Dell has promised customers that its transition to becoming a privately owned company will not impact its openness as it attempts to reinvent its business to meet shifting industry demands.
Dell became a private firm earlier this year following a $25 billion buyout deal which saw CEO Michael Dell take over control of the firm he originally founded with help from financial backers. As a result, the company will now be under less obligation to make public disclosures around its finances, and will no longer be impacted by shareholder opinion.
Speaking during a press conference as part of Dell World 2013 in Texas, Dell said that the privatisation would not impact its openness, and would instead allow it to be more forthright with customers over plans to accelerate its transition to growth based on enterprise services.
"I don't think the conversation with the customer has in any way diminished, I think it has in fact enhanced because we can fuller disclose things that might have been a problem with selected disclosure and those kinds of issues," he said. "It allows us to have a more frank dialogue."
Meanwhile Dell CFO Brian Gladden said that operating as a private company will offer more agility compared to its past as a publicly owned entity, allowing long term strategies to be put in place even if they impact profits in the short term.
"Having owners that are fully aligned with our strategy and believe in where we are headed is a huge benefit for us, and it takes out a lot of churn and time in the organisation that we spent dealing with the different ownership case," he said.
"We can be more longer-term oriented, we can invest more aggressively for the future, we can drive multi year initiatives and we can be less distracted by the quarterly rhythms and commitments that clogged the system in the past.
"Some of the areas of strategic investment will put short term pressure on the PNL [profit and loss]. We are okay with that.
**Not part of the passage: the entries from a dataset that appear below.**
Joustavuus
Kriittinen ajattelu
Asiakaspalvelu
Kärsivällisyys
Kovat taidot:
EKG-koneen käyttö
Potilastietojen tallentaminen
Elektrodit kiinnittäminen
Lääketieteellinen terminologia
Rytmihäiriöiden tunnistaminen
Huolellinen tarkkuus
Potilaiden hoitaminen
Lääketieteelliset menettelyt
These are areas that would have been challenging to invest in a public company setting."
Dell made a large number of announcements aimed at improving its enterprise services offering at the Dell World event, including numerous cloud partnerships to support its cloud management offerings based on its Enstratius acquisition, updates to data centre infrastructure, new mobile device management solutions and a $300 million startup investment fund.
However, despite optimism from customers around the privatisation, some voiced concerns over the possibility of significant strategic changes in future.